たかが紙切れ一枚にも関わらず、その魔力は度を越していた。
大昔にこれを発見した高僧は、この紙片が世に災いを及ぼすのを恐れ、己が法力をもって箱の中へと封印した。
そして、この尼寺の開祖に預けたという。
箱は離れの蔵に厳重に保管され、年月は過ぎた。
当初は箱の外側を守っていた結界も月日と共に徐々に弱まり、今は箱の中の封印にこそ問題はないが、封じた札を簡単に剥がされる危険が生じていた。
寺はこの事態を大変、憂慮し、魔祓い師の協力を仰ぎ、何とか再封印を施そうと検討していた。
その段取りの責任者の一人に、柊姫を抜擢しようというのだ。
これは尼たちの完全なる失敗であった。
周りの全てを欺き、己を殺し耐え続けてきた柊姫の復讐心が勝利するときが、ついにやって来た。
尼たちより「ネコノミコン」の箱の存在を打ち明けられたその日の深夜、柊姫は迷わず行動した。
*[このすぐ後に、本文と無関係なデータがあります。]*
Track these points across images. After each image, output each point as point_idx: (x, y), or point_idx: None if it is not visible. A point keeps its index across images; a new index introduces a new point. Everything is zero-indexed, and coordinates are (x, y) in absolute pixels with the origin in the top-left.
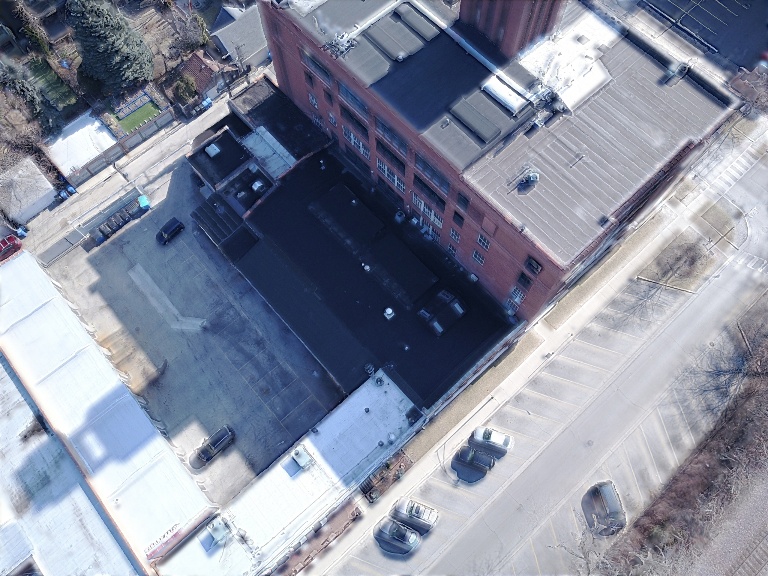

魔力を持つ紙片を使い、積年の恨みを晴らす時、来たれり。
蔵の鉄扉を開ける鍵を盗み出し、闇夜を走った。
あまりに気がはやりすぎ、何度も転びそうになった。
扉を開け、蔵に入った柊姫は封印の箱を探しだし、すぐさま札を破り捨てた。
箱を開けると、中には柊姫が今まで見たこともない字や記号を記した一枚の紙片が入っていた。
紙は茶色がかっていて、日の本のものよりも分厚く、きめが荒く見えた。